Keep him indoors. If you want to let him outside, either provide non-stop supervision or confine him so that no other cat can scratch or bite him.
Don't allow him to interact with FeLV positive cats, or cats of unknown health status.
If you have FeLV positive cats in your care, make sure they are housed separately from uninfected kitties."
________________Sometimes animals get a better chance in life:
Uploaded by hsus on Aug 30, 2011
"In June, The Humane Society of the United States assisted in the rescue of 700 cats from a hoarding situation in Alachua County. This weekend, after overseeing the cats' care for nearly three months, we held a large-scale adoption event."
Video of cat playing with dolphins: http://www.wimp.com/catdolphins/
OK, I have been 'catty' enough!
Misty and I went to get Jay to get a few more jobs done on the cargo trailer. She had a good walk-about with me steering her away from their garden sprinklers. It has been more humid in the last few days, but they still spend over $100 a month keeping that grass green.
We stopped at Jim's, and he didn't believe me about the crooked bumper, but said he would come and look.
First, Jay 'buttered' the edges of the bed's plywood edges, and the strips of Formica with contact cement.
While we were waiting for that to dry so that it could be stuck together, we worked on a shelf to go over the left hand side of the kitchen counter. The shelf in the front has already been installed, but the light hasn't.
Jay had wanted to mount the light on the wall above the left side window, but to me, that wouldn't make a very good task light. Anyway, the other lights are mounted under shelves, in case the buyer is height challenged, like me
Jim arrived and looked at the bumper, and agreed that it is not level, he was pretty stressed about having so many jobs to do, so we are going to wait until later in the week. After all, it isn't very long since he had his second knee replacement.
Jay and I each measured, re-measured and arrived at the right length for the shelf, and cut the little front trim during a slight drizzle. We kept on working as it seemed that is was going to be just one of those 5-minute tease drizzles. We were hoping that it would be more than that, and kept on working anyway. Then we cut a stick for the wall mount, like the other ones in the pictures. Then the rain stopped.

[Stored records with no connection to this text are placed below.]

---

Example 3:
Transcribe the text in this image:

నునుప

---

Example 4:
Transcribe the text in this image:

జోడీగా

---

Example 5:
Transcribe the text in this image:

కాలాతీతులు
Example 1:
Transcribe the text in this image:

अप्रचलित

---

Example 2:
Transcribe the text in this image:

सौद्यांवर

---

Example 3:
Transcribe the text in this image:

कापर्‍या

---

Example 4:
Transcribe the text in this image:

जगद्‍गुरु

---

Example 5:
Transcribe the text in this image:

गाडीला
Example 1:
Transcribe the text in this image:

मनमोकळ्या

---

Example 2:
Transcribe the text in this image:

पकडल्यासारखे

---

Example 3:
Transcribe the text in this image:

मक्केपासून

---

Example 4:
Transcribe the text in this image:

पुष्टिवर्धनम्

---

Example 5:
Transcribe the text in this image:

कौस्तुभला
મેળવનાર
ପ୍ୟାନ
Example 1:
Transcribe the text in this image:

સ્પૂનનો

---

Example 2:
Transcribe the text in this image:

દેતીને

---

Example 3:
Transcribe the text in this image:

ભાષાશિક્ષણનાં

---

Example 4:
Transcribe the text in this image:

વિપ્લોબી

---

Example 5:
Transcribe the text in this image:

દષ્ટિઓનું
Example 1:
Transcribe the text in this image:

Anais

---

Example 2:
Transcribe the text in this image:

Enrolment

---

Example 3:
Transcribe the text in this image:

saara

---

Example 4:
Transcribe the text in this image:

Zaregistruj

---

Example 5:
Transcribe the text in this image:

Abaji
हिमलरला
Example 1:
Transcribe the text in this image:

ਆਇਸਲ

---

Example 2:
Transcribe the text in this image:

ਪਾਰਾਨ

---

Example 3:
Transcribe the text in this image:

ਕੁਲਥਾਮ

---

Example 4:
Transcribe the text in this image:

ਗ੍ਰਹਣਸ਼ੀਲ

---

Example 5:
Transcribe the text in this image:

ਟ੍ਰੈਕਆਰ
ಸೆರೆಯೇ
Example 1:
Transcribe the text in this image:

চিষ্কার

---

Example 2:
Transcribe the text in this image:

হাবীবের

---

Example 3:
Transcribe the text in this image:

As the surface-mounted medicine cabinet is to the left of that window making the supporting bracket was difficult as it needed to go into a stud for structural integrity. That stud runs behind the medicine cabinet.
But this support would have to be mounted upside down above the shelf, and behind the cabinet, so that it wouldn't be in the way of the medicine cabinet or the egress window. To make it match the other shelves with the rounded end stops, we made a template out of a piece of paneling. Up and down the trailer steps, trying it with each cut, snipping and sawing to make it just right, while the rain had really started up again.
We had moved the bed plywood into the workshop, stuck and rolled the Formica edge on it, but as it was still raining we will wait until a dry day to router it outside.
Everything was getting wet, our clothes, hair, feet, power tools and lumber. So we dried off the tools, put the lumber in the workshop on it's side so it wouldn't warp, and called it quits.
The rain was welcome as we are 24" behind in rainfall for the year, but we only had 1.07" of rain yesterday.